Helvetia Holding AG and Baloise Holding Ltd. have received the required regulatory clearances to proceed with their planned merger, setting December 5 as the closing date for the transaction.
The Swiss Competition Commission granted approval for the merger, while the European Commission completed its review under the foreign subsidies regulation, according to a statement from Helvetia. Following these developments, the companies have agreed to finalise the deal on December 5, provided all remaining necessary approvals are secured.
Upon completion, Baloise shares will be delisted and traded for the last time on the closing date.
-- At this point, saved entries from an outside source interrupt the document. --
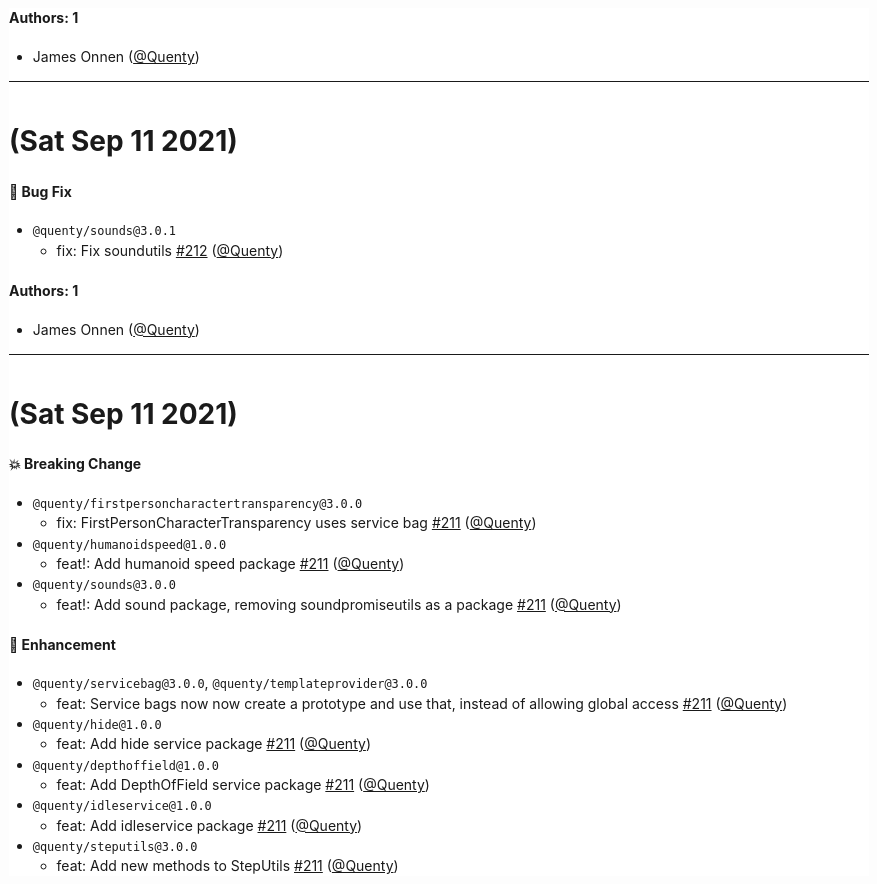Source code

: #### Authors: 1

- James Onnen ([@Quenty](https://github.com/Quenty))

---

# (Sat Sep 11 2021)

#### 🐛 Bug Fix

- `@quenty/sounds@3.0.1`
  - fix: Fix soundutils [#212](https://github.com/Quenty/NevermoreEngine/pull/212) ([@Quenty](https://github.com/Quenty))

#### Authors: 1

- James Onnen ([@Quenty](https://github.com/Quenty))

---

# (Sat Sep 11 2021)

#### 💥 Breaking Change

- `@quenty/firstpersoncharactertransparency@3.0.0`
  - fix: FirstPersonCharacterTransparency uses service bag [#211](https://github.com/Quenty/NevermoreEngine/pull/211) ([@Quenty](https://github.com/Quenty))
- `@quenty/humanoidspeed@1.0.0`
  - feat!: Add humanoid speed package [#211](https://github.com/Quenty/NevermoreEngine/pull/211) ([@Quenty](https://github.com/Quenty))
- `@quenty/sounds@3.0.0`
  - feat!: Add sound package, removing soundpromiseutils as a package [#211](https://github.com/Quenty/NevermoreEngine/pull/211) ([@Quenty](https://github.com/Quenty))

#### 🚀 Enhancement

- `@quenty/servicebag@3.0.0`, `@quenty/templateprovider@3.0.0`
  - feat: Service bags now now create a prototype and use that, instead of allowing global access [#211](https://github.com/Quenty/NevermoreEngine/pull/211) ([@Quenty](https://github.com/Quenty))
- `@quenty/hide@1.0.0`
  - feat: Add hide service package [#211](https://github.com/Quenty/NevermoreEngine/pull/211) ([@Quenty](https://github.com/Quenty))
- `@quenty/depthoffield@1.0.0`
  - feat: Add DepthOfField service package [#211](https://github.com/Quenty/NevermoreEngine/pull/211) ([@Quenty](https://github.com/Quenty))
- `@quenty/idleservice@1.0.0`
  - feat: Add idleservice package [#211](https://github.com/Quenty/NevermoreEngine/pull/211) ([@Quenty](https://github.com/Quenty))
- `@quenty/steputils@3.0.0`
  - feat: Add new methods to StepUtils [#211](https://github.com/Quenty/NevermoreEngine/pull/211) ([@Quenty](https://github.com/Quenty))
The newly issued Helvetia Baloise shares are scheduled to begin trading on December 8. Both boards of directors have confirmed these arrangements.
Earlier in the year, Helvetia reported an increase in first-half profit, with the merger process remaining on schedule for completion in the fourth quarter. “Our strong performance in the first half of 2025 is evidence that we are on the right track with our financial targets,” said chief executive officer Fabian Rupprecht (pictured above).
The merger comes at a time when global insurance M&A activity has slowed. This year, overall deal volumes declined by 2% year-on-year, with insurance carrier-led M&A dropping to its lowest half-year total since the 2008 financial crisis. Only 95 carrier-led deals were completed in the first six months of 2025, compared to 106 in the same period a year earlier and well below the 10-year first-half average of 192.
Analysts attribute the slowdown to high valuations and macroeconomic uncertainty, prompting insurers to favour smaller domestic transactions and capital management initiatives over large-scale deals. Europe, in particular, saw a 4% decrease in deal activity, while the UK experienced a 5% reduction in deal numbers, reflecting broader global trends.
Helvetia and Baloise first announced in April that the merger would result in the creation of Switzerland’s second-largest insurance group. The transaction is structured as a merger by absorption, which both firms described as the most efficient and tax-neutral method for the deal. The combined entity will operate under the name Helvetia Baloise Holding Ltd.
Rupprecht noted that the merger remains the primary focus for both organisations. He said, “We are well on track and confident that we will be able to merge into one of Europe’s largest insurers in the fourth quarter of 2025 as planned.”